* Records for the task
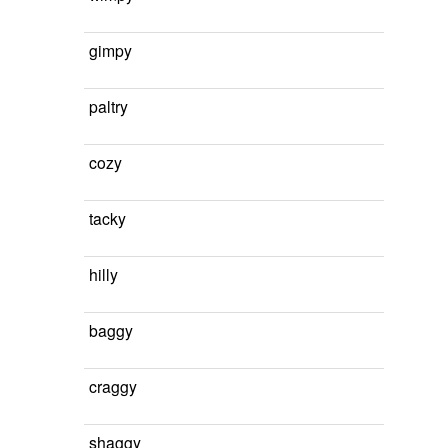
gimpy
paltry
cozy
tacky
hilly
baggy
craggy
shaggy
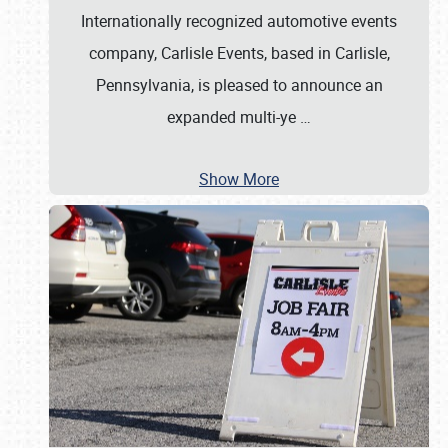
Internationally recognized automotive events
company, Carlisle Events, based in Carlisle,
Pennsylvania, is pleased to announce an
expanded multi-ye
…
Show More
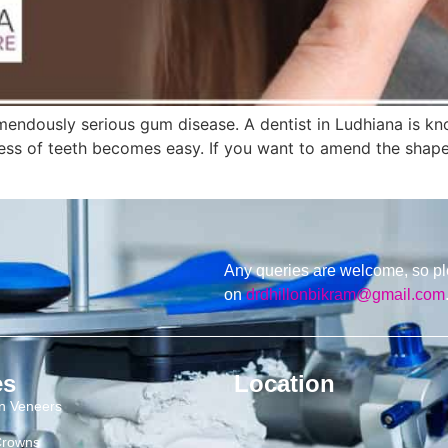
emendously serious gum disease. A dentist in Ludhiana is kn
ess of teeth becomes easy. If you want to amend the shape
Any queries are welcome, so pl
on
drdhillonbikram@gmail.com
es
Location
in Veneers
Crowns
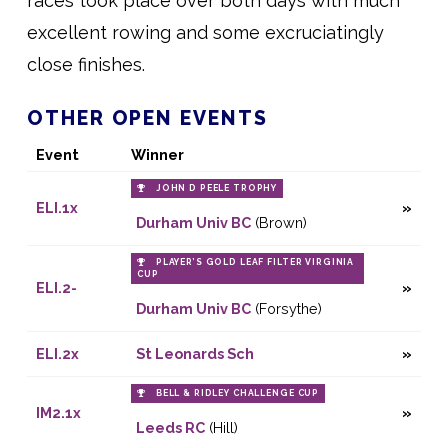
races took place over both days with much
excellent rowing and some excruciatingly
close finishes.
OTHER OPEN EVENTS
Event
Winner
JOHN D PEELE TROPHY
ELI.1x
Durham Univ BC
(Brown)
PLAYER’S GOLD LEAF FILTER VIRGINIA
CUP
ELI.2-
Durham Univ BC
(Forsythe)
ELI.2x
St Leonards Sch
BELL & RIDLEY CHALLENGE CUP
IM2.1x
Leeds RC
(Hill)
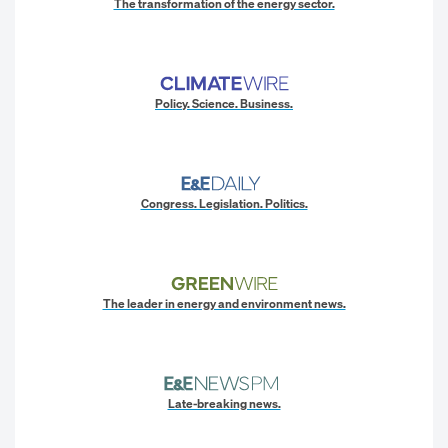
The transformation of the energy sector.
Policy. Science. Business.
Congress. Legislation. Politics.
The leader in energy and environment news.
Late-breaking news.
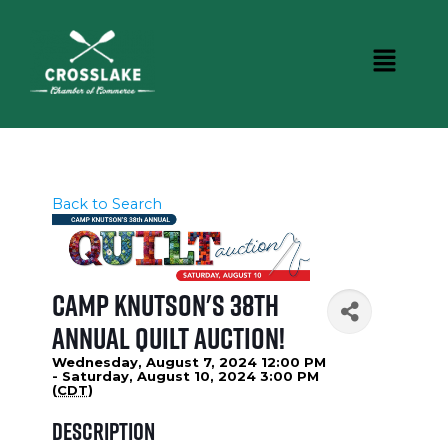
Back to Search
Camp Knutson's 38th
Annual Quilt Auction!
Wednesday, August 7, 2024 12:00 PM
- Saturday, August 10, 2024 3:00 PM
(
CDT
)
Description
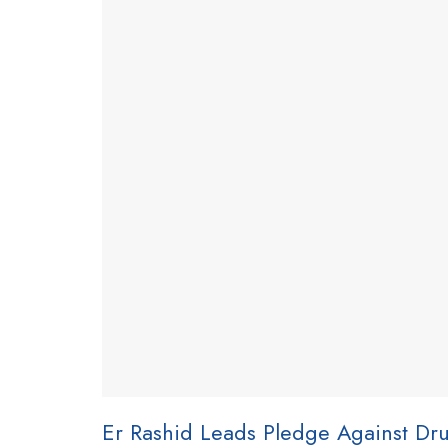
Er Rashid Leads Pledge Against Dr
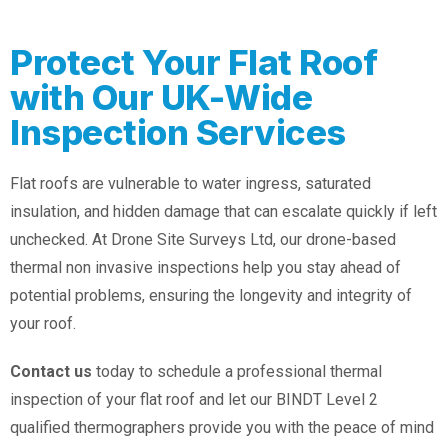
Protect Your Flat Roof
with Our UK-Wide
Inspection Services
Flat roofs are vulnerable to water ingress, saturated
insulation, and hidden damage that can escalate quickly if left
unchecked. At Drone Site Surveys Ltd, our drone-based
thermal non invasive inspections help you stay ahead of
potential problems, ensuring the longevity and integrity of
your roof.
Contact us
today to schedule a professional thermal
inspection of your flat roof and let our BINDT Level 2
qualified thermographers provide you with the peace of mind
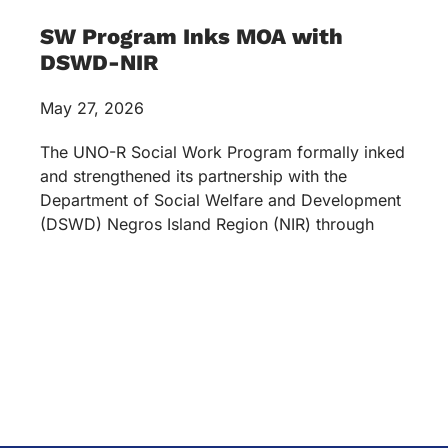
SW Program Inks MOA with
DSWD-NIR
May 27, 2026
The UNO-R Social Work Program formally inked
and strengthened its partnership with the
Department of Social Welfare and Development
(DSWD) Negros Island Region (NIR) through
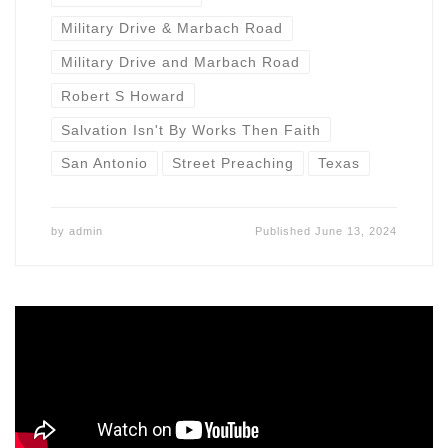
Military Drive & Marbach Road
Military Drive and Marbach Road
Robert S Howard
Salvation Isn't By Works Then Faith
San Antonio
Street Preaching
Texas
by
admin
Published
June 13, 2024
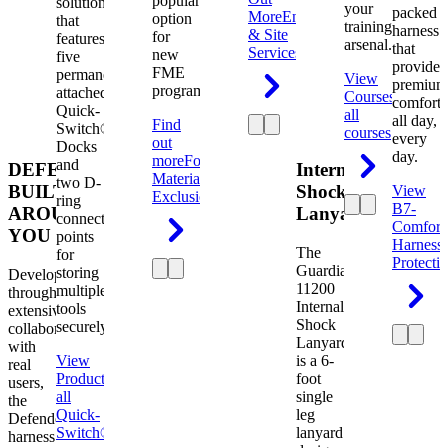
popular
solution
your
packed
More
Engineering
option
that
training
harness
& Site
for
features
arsenal.
that
Services
new
five
provides
FME
permanently
View
premium
programs.
attached
Courses
View
comfort
Quick-
all
all day,
Find
Switch®
courses
every
out
Docks
day.
more
Foreign
and
DEFENDER.
Internal
Material
two D-
BUILT
Shock
View
Exclusion
ring
B7-
AROUND
Lanyard
connection
Comfort
YOU
points
Harness
The
for
Protecti
Guardian
storing
Developed
11200
multiple
through
Internal
tools
extensive
Shock
securely.
collaboration
Lanyard
with
View
is a 6-
real
Product
View
foot
users,
all
single
the
Quick-
leg
Defender
Switch®
lanyard
harness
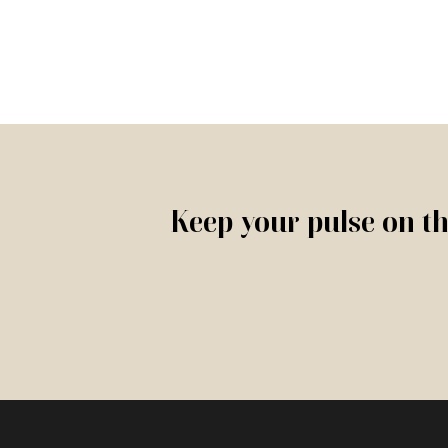
Keep your pulse on th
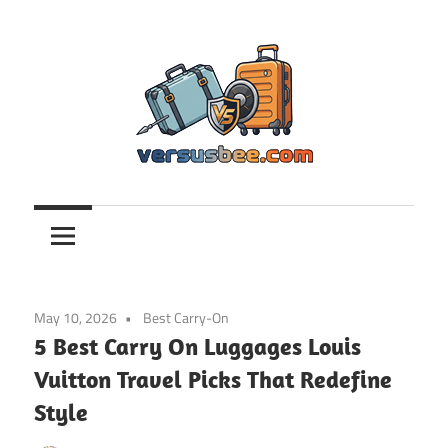
Skip
to
content
Versusbee.com
May 10, 2026
Best Carry-On
5 Best Carry On Luggages Louis
Vuitton Travel Picks That Redefine
Style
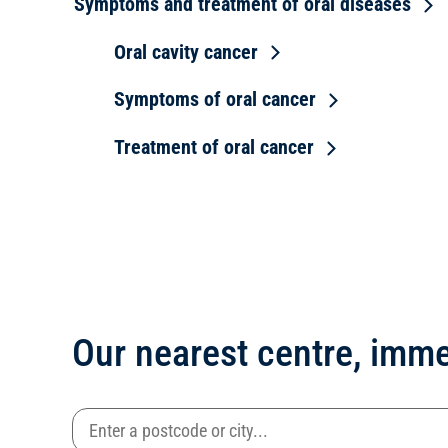
Symptoms and treatment of oral diseases
Oral cavity cancer
Symptoms of oral cancer
Treatment of oral cancer
Our nearest centre, imme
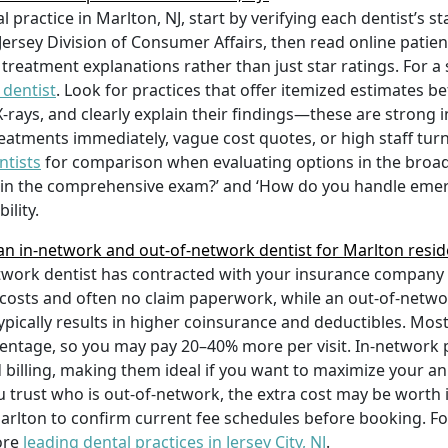
l practice in Marlton, NJ, start by verifying each dentist’s s
Jersey Division of Consumer Affairs, then read online patien
 treatment explanations rather than just star ratings. For a
 dentist
. Look for practices that offer itemized estimates 
rays, and clearly explain their findings—these are strong in
eatments immediately, vague cost quotes, or high staff turno
ntists
for comparison when evaluating options in the broad
d in the comprehensive exam?’ and ‘How do you handle emer
ility.
n in-network and out-of-network dentist for Marlton reside
etwork dentist has contracted with your insurance company
 costs and often no claim paperwork, while an out-of-network
ypically results in higher coinsurance and deductibles. Mos
entage, so you may pay 20–40% more per visit. In-network p
d billing, making them ideal if you want to maximize your a
ou trust who is out-of-network, the extra cost may be worth i
 Marlton to confirm current fee schedules before booking. Fo
ore
leading dental practices in Jersey City, NJ
.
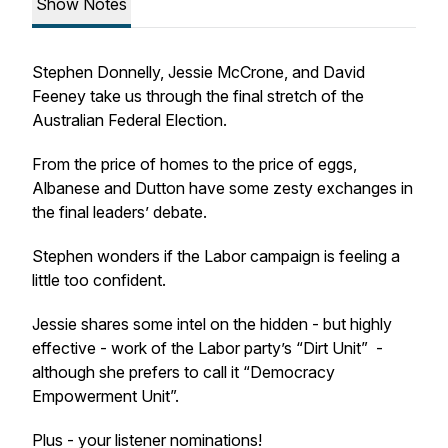
Show Notes
Stephen Donnelly, Jessie McCrone, and David
Feeney take us through the final stretch of the
Australian Federal Election.
From the price of homes to the price of eggs,
Albanese and Dutton have some zesty exchanges in
the final leaders’ debate.
Stephen wonders if the Labor campaign is feeling a
little too confident.
Jessie shares some intel on the hidden - but highly
effective - work of the Labor party’s “Dirt Unit” -
although she prefers to call it “Democracy
Empowerment Unit”.
Plus - your listener nominations!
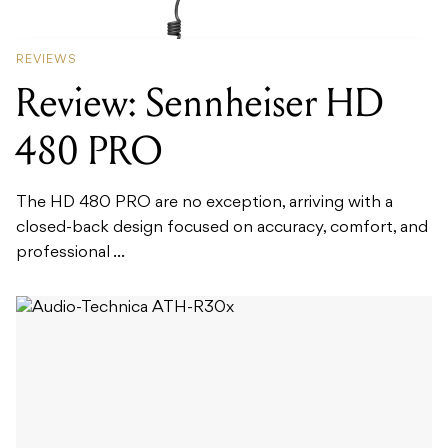
REVIEWS
Review: Sennheiser HD
480 PRO
The HD 480 PRO are no exception, arriving with a
closed-back design focused on accuracy, comfort, and
professional ...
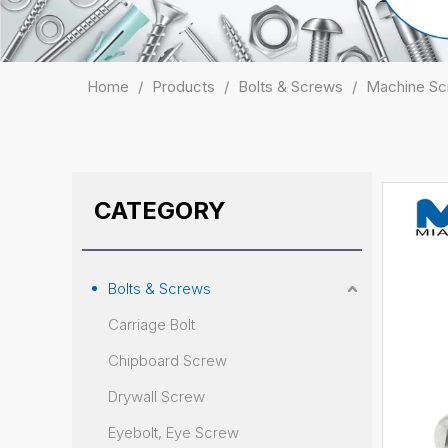
Home
/
Products
/
Bolts & Screws
/
Machine S
CATEGORY
Bolts & Screws
Carriage Bolt
Chipboard Screw
Drywall Screw
Eyebolt, Eye Screw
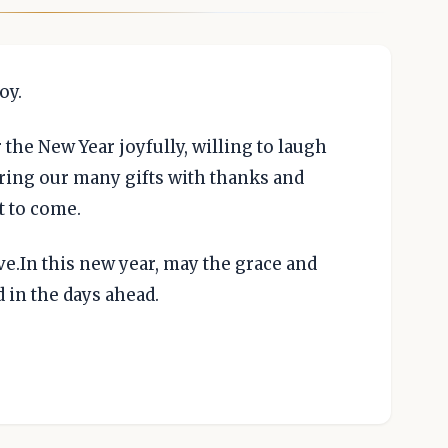
oy.
 the New Year joyfully, willing to laugh
ing our many gifts with thanks and
t to come.
e.In this new year, may the grace and
 in the days ahead.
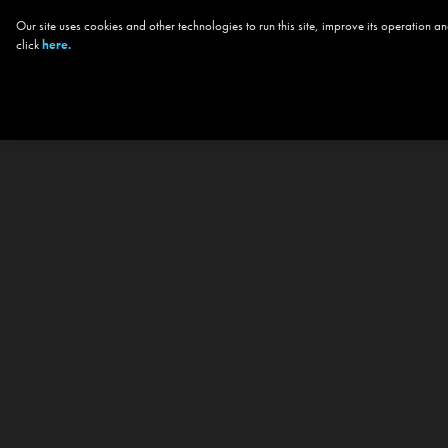
Our site uses cookies and other technologies to run this site, improve its operation
click
here.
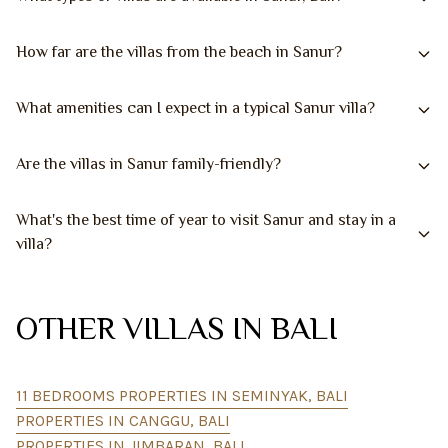
How far are the villas from the beach in Sanur?
What amenities can I expect in a typical Sanur villa?
Are the villas in Sanur family-friendly?
What's the best time of year to visit Sanur and stay in a
villa?
OTHER VILLAS IN BALI
11 BEDROOMS PROPERTIES IN SEMINYAK, BALI
PROPERTIES IN CANGGU, BALI
PROPERTIES IN JIMBARAN, BALI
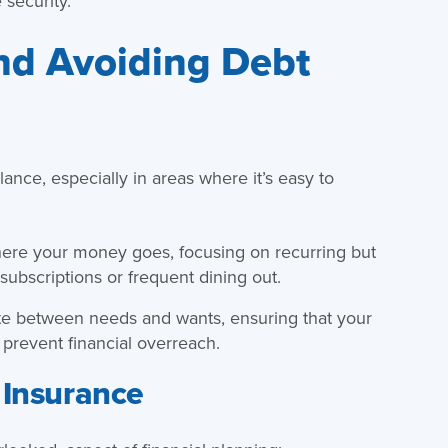
 security.
nd Avoiding Debt
lance, especially in areas where it’s easy to
here your money goes, focusing on recurring but
subscriptions or frequent dining out.
tiate between needs and wants, ensuring that your
 prevent financial overreach.
 Insurance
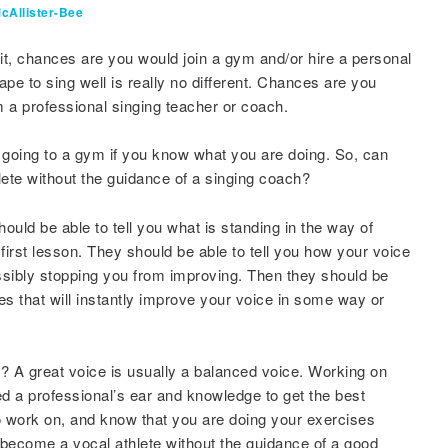
cAllister-Bee
fit, chances are you would join a gym and/or hire a personal
hape to sing well is really no different. Chances are you
 a professional singing teacher or coach.
ut going to a gym if you know what you are doing. So, can
lete without the guidance of a singing coach?
ould be able to tell you what is standing in the way of
first lesson. They should be able to tell you how your voice
ssibly stopping you from improving. Then they should be
s that will instantly improve your voice in some way or
 A great voice is usually a balanced voice. Working on
ed a professional’s ear and knowledge to get the best
 work on, and know that you are doing your exercises
 become a vocal athlete without the guidance of a good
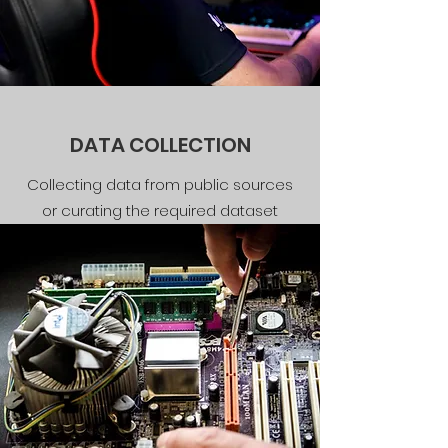
DATA COLLECTION
Collecting data from public sources
or curating the required dataset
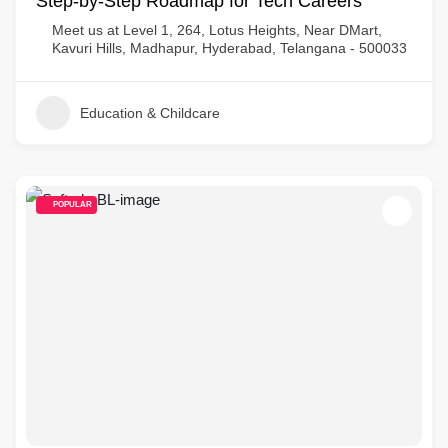
Step-by-Step Roadmap for Tech Careers
Meet us at Level 1, 264, Lotus Heights, Near DMart,
Kavuri Hills, Madhapur, Hyderabad, Telangana - 500033
Education & Childcare
POPULAR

* Your assignment
All lines with the word "Unit" must be located in the data and copied.

* Solution below
effective - work of the Labor party’s “Dirt Unit” -
Empowerment Unit”.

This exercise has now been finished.